■ **Exercise details**: Each record that follows is to be reproduced character for character, pictures excepted.

■ **Given records**:

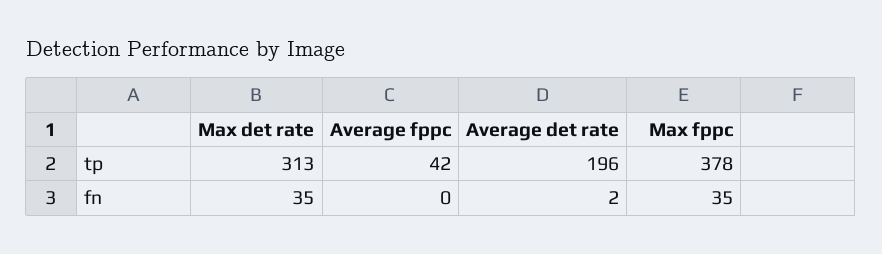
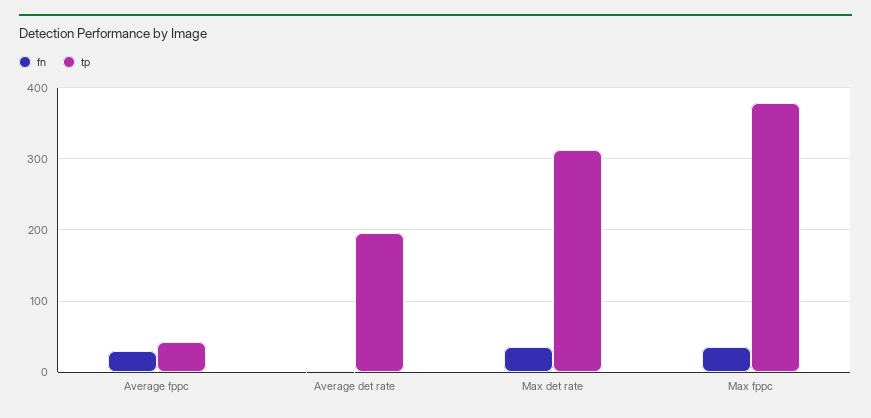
fn, Average fppc: 0 -> 30

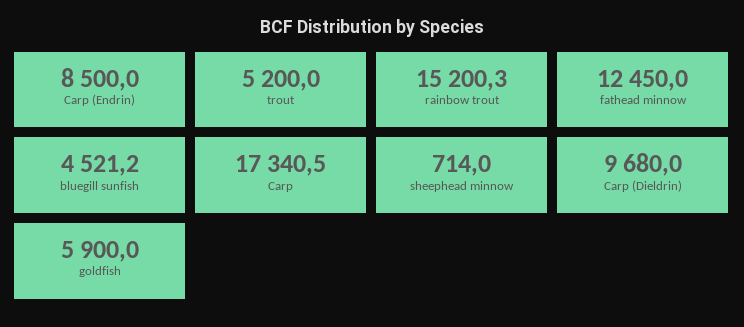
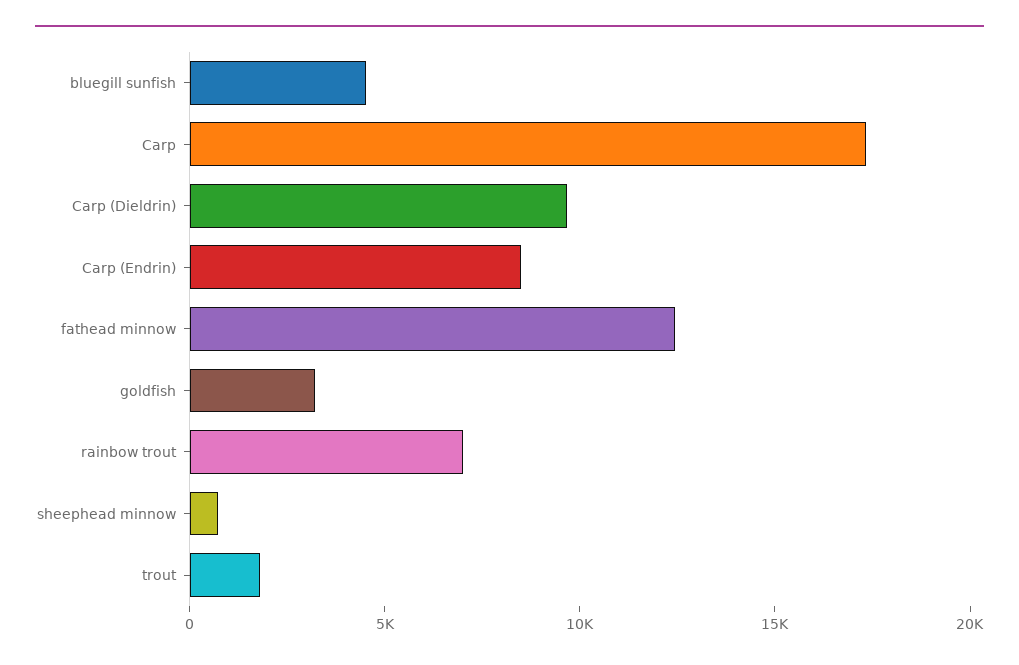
trout: 5200 -> 2000
rainbow trout: 15200.3 -> 7000
goldfish: 5900 -> 3000

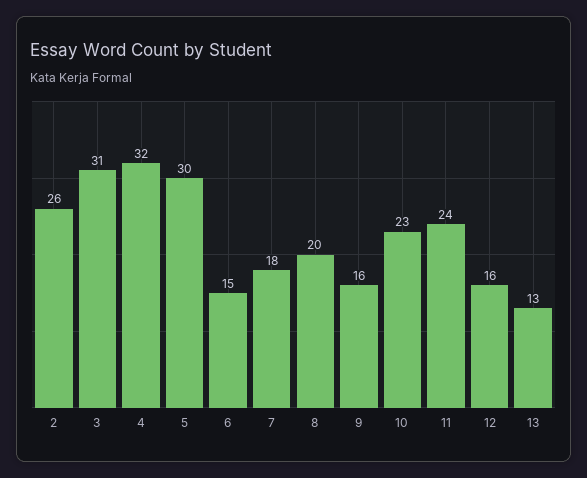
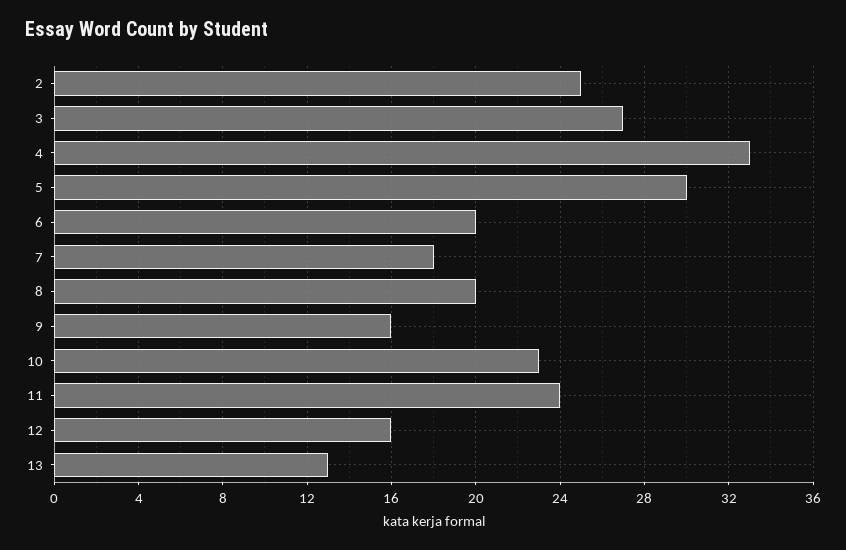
2: 26 -> 25
3: 31 -> 27
4: 32 -> 33
6: 15 -> 20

■ **Solved exercise**:
fn, Average fppc: 0 -> 30

trout: 5200 -> 2000
rainbow trout: 15200.3 -> 7000
goldfish: 5900 -> 3000

2: 26 -> 25
3: 31 -> 27
4: 32 -> 33
6: 15 -> 20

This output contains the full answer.